The Roman appears with little hair, a wrinkled forehead, a prominent Adam’s apple and features that, for Long, “seem carved in human flesh.” But Long did not realize at the time that he had discovered what he said was “the first portrait made of Caesar when he was alive.” The bust, which France’s Culture Ministry now dates from 46 B.C., is thought to be the only known surviving statue of Julius Caesar carved during his lifetime.
Historians say images of a contemporaneous Caesar are rare — they are generally idealized versions, produced after his assassination two years later, in 44 B.C. — so the sudden news of the bust’s emergence led some of them to question its authenticity.
Christian Goudineau, a French historian who lectures on Julius Caesar at the prestigious College de France in Paris, was caught off guard when Long told him of the discovery. “I was bewildered,” he recalled.

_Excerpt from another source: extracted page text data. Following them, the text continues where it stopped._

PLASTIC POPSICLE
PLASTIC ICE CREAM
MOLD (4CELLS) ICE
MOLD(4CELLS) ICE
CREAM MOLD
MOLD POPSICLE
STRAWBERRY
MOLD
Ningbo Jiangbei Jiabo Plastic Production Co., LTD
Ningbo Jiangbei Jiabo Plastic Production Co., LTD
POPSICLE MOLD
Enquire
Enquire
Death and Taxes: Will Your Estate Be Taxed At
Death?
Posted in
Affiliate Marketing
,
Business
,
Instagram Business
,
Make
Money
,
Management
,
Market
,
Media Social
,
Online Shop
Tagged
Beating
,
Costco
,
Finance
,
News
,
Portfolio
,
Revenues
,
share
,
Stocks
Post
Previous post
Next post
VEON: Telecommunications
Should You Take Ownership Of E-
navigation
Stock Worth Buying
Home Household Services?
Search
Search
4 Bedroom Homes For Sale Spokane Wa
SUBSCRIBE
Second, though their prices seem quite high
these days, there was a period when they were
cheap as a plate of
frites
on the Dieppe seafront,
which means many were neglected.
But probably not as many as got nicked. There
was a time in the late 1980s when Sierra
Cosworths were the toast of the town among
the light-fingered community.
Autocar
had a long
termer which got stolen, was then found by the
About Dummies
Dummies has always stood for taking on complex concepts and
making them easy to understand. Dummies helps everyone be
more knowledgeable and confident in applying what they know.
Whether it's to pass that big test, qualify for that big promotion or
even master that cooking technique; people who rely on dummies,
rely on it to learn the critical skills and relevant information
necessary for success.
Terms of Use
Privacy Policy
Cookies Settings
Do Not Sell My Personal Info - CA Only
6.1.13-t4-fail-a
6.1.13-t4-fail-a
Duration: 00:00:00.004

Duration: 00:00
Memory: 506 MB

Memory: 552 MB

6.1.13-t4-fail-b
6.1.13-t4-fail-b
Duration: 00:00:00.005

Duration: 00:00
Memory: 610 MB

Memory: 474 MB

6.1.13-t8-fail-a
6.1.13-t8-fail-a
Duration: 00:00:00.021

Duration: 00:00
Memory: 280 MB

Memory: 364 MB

Some colleagues, he said, have suggested that the Caesar found in the Rhone does not resemble the Caesar usually shown, and that the statue might more likely portray a noble from Arles, a city founded by the Romans. After more than two years of restoration and identification, the bust now sits on a white platform in a museum, part of a collection of some 700 items found in the Rhone over the last 20 years that was inaugurated in October at the Musee Departmental de l’Arles Antiques. Le Monde described the exhibit, called “Caesar: The Rhone as Memory,” as “one of the most clever and beautiful exhibits of the last 30 years.”
For an experienced archaeologist and scuba diver like Long, who grew up in Arles, the Rhone is an unexpected treasure-trove.
The Rhone is “a gloomy world,” he said. “It offers no visibility, a strong current, a lot of pollution, a constant flow of boats and regular attacks from brown bullheads,” fish commonly called mud pouts. The filthy water has been known to cause a variety of infections and ailments, including ear inflammation.
But Long also believes that the Rhone has a secret power. “It preserves wood, limestone and marble better than any sea,” he said. The river also has “none of the abrasiveness of sea sand, and the current always runs in the same direction.”
In 1986, Long dived with a friend who took him down 9 meters, to a spot rich with artifacts. For 20 years, joined by a crew of 20 art history students and professional divers, he dived several times a day, recovering hundreds of Roman vases and amphorae. He thought there would be no other treasures to explore.
But in fall 2007 came the “miracle finding,” he said, the discovery of the bust and the Neptune.
Sintes, the museum director, is convinced that the Rhone will continue to offer up marvels. “If the next discovery is Cleopatra,” he said, smiling, “we will have to extend the museum.”